Nun gut, dann rechnen wir die Worte über zwei andere Thesen von großen deutschen Wissenschaftlern zusammen. Max Plancks Quantenphysik aus dem Jahr 1900 und Albert Einsteins Relativitätstheorie von 1905 beziehungsweise 1916, die sich gegenseitig beharken. Es sind zusammen 7178 Wort mit insgesamt 20 Fußnoten (Stand: 18. Mai 2014, 23.17).

Hm, also stimmt es auch nicht, dass eine historische Leistung, die zahlreiche Menschen bereicherte und deren Leben vereinfachte, besondere Würdigung in der deutschen Wikipedia-Enzyklopädie erfährt.

Datenzeilen:
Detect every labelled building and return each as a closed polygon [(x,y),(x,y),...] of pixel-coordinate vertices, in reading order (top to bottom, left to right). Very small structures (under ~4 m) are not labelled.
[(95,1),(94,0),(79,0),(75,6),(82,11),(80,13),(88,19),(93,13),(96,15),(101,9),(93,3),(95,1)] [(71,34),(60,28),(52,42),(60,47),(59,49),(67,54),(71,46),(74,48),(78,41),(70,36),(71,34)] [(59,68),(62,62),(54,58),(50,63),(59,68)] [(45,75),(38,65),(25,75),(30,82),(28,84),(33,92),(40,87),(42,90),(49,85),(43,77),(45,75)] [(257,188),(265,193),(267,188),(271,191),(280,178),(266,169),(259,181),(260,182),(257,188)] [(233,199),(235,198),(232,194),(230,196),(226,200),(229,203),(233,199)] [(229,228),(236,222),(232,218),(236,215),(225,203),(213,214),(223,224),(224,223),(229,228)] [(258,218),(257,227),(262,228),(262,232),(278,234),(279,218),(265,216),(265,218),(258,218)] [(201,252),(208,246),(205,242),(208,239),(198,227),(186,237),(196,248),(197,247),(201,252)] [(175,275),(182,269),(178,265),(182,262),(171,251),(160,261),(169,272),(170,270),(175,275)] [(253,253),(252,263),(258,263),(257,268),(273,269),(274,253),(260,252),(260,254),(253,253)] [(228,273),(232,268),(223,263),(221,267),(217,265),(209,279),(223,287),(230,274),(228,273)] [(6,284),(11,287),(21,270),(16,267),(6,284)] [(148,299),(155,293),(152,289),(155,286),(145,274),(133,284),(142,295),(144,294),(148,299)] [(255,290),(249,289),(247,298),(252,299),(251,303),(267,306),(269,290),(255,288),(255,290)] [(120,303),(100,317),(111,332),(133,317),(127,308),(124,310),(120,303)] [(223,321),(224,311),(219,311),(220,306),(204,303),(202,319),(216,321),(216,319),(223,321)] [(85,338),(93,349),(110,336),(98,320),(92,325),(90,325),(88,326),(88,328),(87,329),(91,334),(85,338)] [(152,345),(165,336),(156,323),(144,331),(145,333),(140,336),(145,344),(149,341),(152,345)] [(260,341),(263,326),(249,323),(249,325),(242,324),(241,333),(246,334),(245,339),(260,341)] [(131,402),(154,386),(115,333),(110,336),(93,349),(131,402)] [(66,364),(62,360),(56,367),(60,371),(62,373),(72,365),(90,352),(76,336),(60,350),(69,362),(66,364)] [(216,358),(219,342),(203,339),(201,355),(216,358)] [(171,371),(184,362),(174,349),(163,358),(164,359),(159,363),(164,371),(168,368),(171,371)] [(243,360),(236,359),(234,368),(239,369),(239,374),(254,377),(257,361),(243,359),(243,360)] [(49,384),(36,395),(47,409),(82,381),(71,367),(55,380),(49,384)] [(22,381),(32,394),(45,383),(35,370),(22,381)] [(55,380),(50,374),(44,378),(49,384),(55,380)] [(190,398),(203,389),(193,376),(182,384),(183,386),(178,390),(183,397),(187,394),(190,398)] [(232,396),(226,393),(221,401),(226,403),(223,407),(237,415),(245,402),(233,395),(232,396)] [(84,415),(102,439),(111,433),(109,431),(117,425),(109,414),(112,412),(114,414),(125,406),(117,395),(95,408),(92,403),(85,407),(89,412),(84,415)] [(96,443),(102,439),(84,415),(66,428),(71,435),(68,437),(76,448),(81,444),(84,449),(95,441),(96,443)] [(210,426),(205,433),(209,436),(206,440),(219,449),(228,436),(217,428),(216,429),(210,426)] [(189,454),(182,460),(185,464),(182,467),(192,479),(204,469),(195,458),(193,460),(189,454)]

Zu erledigende Aufgaben:
(1) Beantworte anhand des Textes über die Wortzahlen zu Planck und Einstein die folgenden Fragen.
(a) Aus welchem Jahr stammt Max Plancks Quantenphysik?
(b) Wie viele Fußnoten haben die beiden Thesen zusammen?
(c) In welcher Enzyklopädie erfährt eine solche Leistung dem Text zufolge keine besondere Würdigung?
(2) Schreibe den Text über die Wortzahlen zu Planck und Einstein nach seinem letzten Satz weiter.

Antworten je Aufgabe:
(1)
(a) 1900
(b) 20
(c) In der deutschen Wikipedia-Enzyklopädie

(2)
Doch wie kommt das? Ich wage also einen Blick ins Ausland. Frankreich ist ein passendes Beispiel. Über Charles de Gaulle lässt sich in Frankreich nicht großartig streiten. Sein französischer Wikipedia-Artikel umfasst 25 005 Worte bei 143 Fußnoten (Stand: 18. Mai 2014, 23.25). De Gaulles Zeitgenosse Konrad Adenauer bringt es dagegen nur auf 11 160 mit insgesamt 70 Fußnoten (Stand: 18. Mai, 23.42).

Der französische Artikel über die aktuelle fünfte französische Republik zählt 25 588 Worte bei 206 Fußnoten (Stand: 18. Mai 2014, 23.35). Das ist beachtlich, schließlich hat das Land die Civilisation (5060 Worte am 18. Mai 2014 um 23.25) begründet. Selbst über deren aktuellen Präsidenten Francois Hollande finden sich 11 504 Worte (Stand: 18. Mai 2014, 23.25). Dessen Unbeliebtheit ist scheinbar ebenfalls unbestritten und sorgt damit für eine große Wortzahl.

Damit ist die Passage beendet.